What the task requires: Write out the records again exactly and exclude the pictures.

(Records shown Opens)

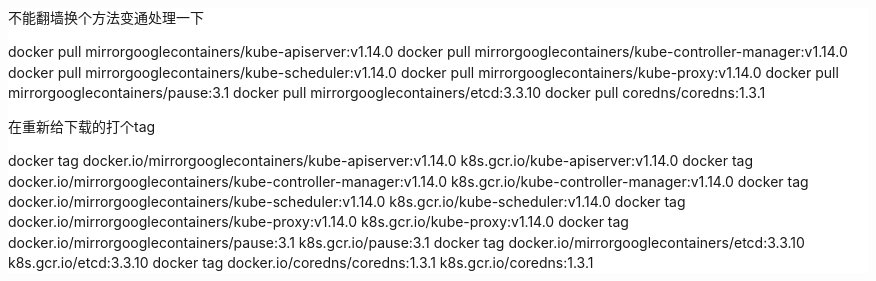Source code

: 不能翻墙换个方法变通处理一下

docker pull mirrorgooglecontainers/kube-apiserver:v1.14.0
docker pull mirrorgooglecontainers/kube-controller-manager:v1.14.0
docker pull mirrorgooglecontainers/kube-scheduler:v1.14.0
docker pull mirrorgooglecontainers/kube-proxy:v1.14.0
docker pull mirrorgooglecontainers/pause:3.1
docker pull mirrorgooglecontainers/etcd:3.3.10
docker pull coredns/coredns:1.3.1

 

在重新给下载的打个tag

docker tag docker.io/mirrorgooglecontainers/kube-apiserver:v1.14.0 k8s.gcr.io/kube-apiserver:v1.14.0
docker tag docker.io/mirrorgooglecontainers/kube-controller-manager:v1.14.0 k8s.gcr.io/kube-controller-manager:v1.14.0
docker tag docker.io/mirrorgooglecontainers/kube-scheduler:v1.14.0 k8s.gcr.io/kube-scheduler:v1.14.0
docker tag docker.io/mirrorgooglecontainers/kube-proxy:v1.14.0 k8s.gcr.io/kube-proxy:v1.14.0
docker tag docker.io/mirrorgooglecontainers/pause:3.1 k8s.gcr.io/pause:3.1
docker tag docker.io/mirrorgooglecontainers/etcd:3.3.10 k8s.gcr.io/etcd:3.3.10
docker tag docker.io/coredns/coredns:1.3.1 k8s.gcr.io/coredns:1.3.1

(Records shown Closes)

Exercise answer:
Source code

: 不能翻墙换个方法变通处理一下

docker pull mirrorgooglecontainers/kube-apiserver:v1.14.0
docker pull mirrorgooglecontainers/kube-controller-manager:v1.14.0
docker pull mirrorgooglecontainers/kube-scheduler:v1.14.0
docker pull mirrorgooglecontainers/kube-proxy:v1.14.0
docker pull mirrorgooglecontainers/pause:3.1
docker pull mirrorgooglecontainers/etcd:3.3.10
docker pull coredns/coredns:1.3.1

 

在重新给下载的打个tag

docker tag docker.io/mirrorgooglecontainers/kube-apiserver:v1.14.0 k8s.gcr.io/kube-apiserver:v1.14.0
docker tag docker.io/mirrorgooglecontainers/kube-controller-manager:v1.14.0 k8s.gcr.io/kube-controller-manager:v1.14.0
docker tag docker.io/mirrorgooglecontainers/kube-scheduler:v1.14.0 k8s.gcr.io/kube-scheduler:v1.14.0
docker tag docker.io/mirrorgooglecontainers/kube-proxy:v1.14.0 k8s.gcr.io/kube-proxy:v1.14.0
docker tag docker.io/mirrorgooglecontainers/pause:3.1 k8s.gcr.io/pause:3.1
docker tag docker.io/mirrorgooglecontainers/etcd:3.3.10 k8s.gcr.io/etcd:3.3.10
docker tag docker.io/coredns/coredns:1.3.1 k8s.gcr.io/coredns:1.3.1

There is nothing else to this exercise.